__EXERCISE DETAILS__. Repeat the data exactly as it stands.

__DATA SUPPLIED__.
--- START ---

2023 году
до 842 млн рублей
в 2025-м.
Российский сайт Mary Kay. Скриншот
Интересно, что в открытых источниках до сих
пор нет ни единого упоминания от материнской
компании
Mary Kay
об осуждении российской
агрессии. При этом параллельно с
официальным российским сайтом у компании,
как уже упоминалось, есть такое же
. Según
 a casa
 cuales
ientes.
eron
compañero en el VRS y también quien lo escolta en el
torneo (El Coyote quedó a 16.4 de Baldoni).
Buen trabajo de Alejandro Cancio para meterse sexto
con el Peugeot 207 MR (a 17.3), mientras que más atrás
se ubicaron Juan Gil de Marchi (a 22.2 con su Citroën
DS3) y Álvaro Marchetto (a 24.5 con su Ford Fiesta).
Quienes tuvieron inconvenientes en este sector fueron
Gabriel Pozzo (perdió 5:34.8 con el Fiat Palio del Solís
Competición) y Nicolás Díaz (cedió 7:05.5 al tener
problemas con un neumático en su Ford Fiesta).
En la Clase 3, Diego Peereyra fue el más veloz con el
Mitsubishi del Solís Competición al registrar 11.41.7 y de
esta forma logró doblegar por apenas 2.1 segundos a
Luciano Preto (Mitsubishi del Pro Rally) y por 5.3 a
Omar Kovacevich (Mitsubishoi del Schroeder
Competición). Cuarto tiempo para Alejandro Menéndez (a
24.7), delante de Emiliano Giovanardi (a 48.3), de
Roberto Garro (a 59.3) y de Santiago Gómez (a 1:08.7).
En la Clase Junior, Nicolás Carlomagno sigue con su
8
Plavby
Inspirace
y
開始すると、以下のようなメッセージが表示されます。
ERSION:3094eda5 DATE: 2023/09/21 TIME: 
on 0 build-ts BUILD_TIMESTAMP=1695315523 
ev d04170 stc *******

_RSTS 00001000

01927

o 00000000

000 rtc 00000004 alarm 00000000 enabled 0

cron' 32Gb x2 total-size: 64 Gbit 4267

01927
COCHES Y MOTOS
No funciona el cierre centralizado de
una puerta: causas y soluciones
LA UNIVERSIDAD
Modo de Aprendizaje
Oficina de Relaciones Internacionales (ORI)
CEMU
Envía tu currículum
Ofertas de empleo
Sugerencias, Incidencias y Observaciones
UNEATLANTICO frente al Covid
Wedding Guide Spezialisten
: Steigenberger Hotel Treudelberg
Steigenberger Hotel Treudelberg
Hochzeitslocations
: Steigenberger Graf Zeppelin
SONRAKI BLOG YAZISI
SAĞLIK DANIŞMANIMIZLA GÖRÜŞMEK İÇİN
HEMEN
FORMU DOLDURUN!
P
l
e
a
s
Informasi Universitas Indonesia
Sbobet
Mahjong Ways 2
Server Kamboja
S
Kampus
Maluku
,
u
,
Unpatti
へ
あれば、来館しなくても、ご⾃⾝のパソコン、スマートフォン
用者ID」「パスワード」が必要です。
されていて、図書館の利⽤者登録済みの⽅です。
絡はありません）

--- END ---

__ANSWER TO THE EXERCISE__.
2023 году
до 842 млн рублей
в 2025-м.
Российский сайт Mary Kay. Скриншот
Интересно, что в открытых источниках до сих
пор нет ни единого упоминания от материнской
компании
Mary Kay
об осуждении российской
агрессии. При этом параллельно с
официальным российским сайтом у компании,
как уже упоминалось, есть такое же
. Según
 a casa
 cuales
ientes.
eron
compañero en el VRS y también quien lo escolta en el
torneo (El Coyote quedó a 16.4 de Baldoni).
Buen trabajo de Alejandro Cancio para meterse sexto
con el Peugeot 207 MR (a 17.3), mientras que más atrás
se ubicaron Juan Gil de Marchi (a 22.2 con su Citroën
DS3) y Álvaro Marchetto (a 24.5 con su Ford Fiesta).
Quienes tuvieron inconvenientes en este sector fueron
Gabriel Pozzo (perdió 5:34.8 con el Fiat Palio del Solís
Competición) y Nicolás Díaz (cedió 7:05.5 al tener
problemas con un neumático en su Ford Fiesta).
En la Clase 3, Diego Peereyra fue el más veloz con el
Mitsubishi del Solís Competición al registrar 11.41.7 y de
esta forma logró doblegar por apenas 2.1 segundos a
Luciano Preto (Mitsubishi del Pro Rally) y por 5.3 a
Omar Kovacevich (Mitsubishoi del Schroeder
Competición). Cuarto tiempo para Alejandro Menéndez (a
24.7), delante de Emiliano Giovanardi (a 48.3), de
Roberto Garro (a 59.3) y de Santiago Gómez (a 1:08.7).
En la Clase Junior, Nicolás Carlomagno sigue con su
8
Plavby
Inspirace
y
開始すると、以下のようなメッセージが表示されます。
ERSION:3094eda5 DATE: 2023/09/21 TIME: 
on 0 build-ts BUILD_TIMESTAMP=1695315523 
ev d04170 stc *******

_RSTS 00001000

01927

o 00000000

000 rtc 00000004 alarm 00000000 enabled 0

cron' 32Gb x2 total-size: 64 Gbit 4267

01927
COCHES Y MOTOS
No funciona el cierre centralizado de
una puerta: causas y soluciones
LA UNIVERSIDAD
Modo de Aprendizaje
Oficina de Relaciones Internacionales (ORI)
CEMU
Envía tu currículum
Ofertas de empleo
Sugerencias, Incidencias y Observaciones
UNEATLANTICO frente al Covid
Wedding Guide Spezialisten
: Steigenberger Hotel Treudelberg
Steigenberger Hotel Treudelberg
Hochzeitslocations
: Steigenberger Graf Zeppelin
SONRAKI BLOG YAZISI
SAĞLIK DANIŞMANIMIZLA GÖRÜŞMEK İÇİN
HEMEN
FORMU DOLDURUN!
P
l
e
a
s
Informasi Universitas Indonesia
Sbobet
Mahjong Ways 2
Server Kamboja
S
Kampus
Maluku
,
u
,
Unpatti
へ
あれば、来館しなくても、ご⾃⾝のパソコン、スマートフォン
用者ID」「パスワード」が必要です。
されていて、図書館の利⽤者登録済みの⽅です。
絡はありません）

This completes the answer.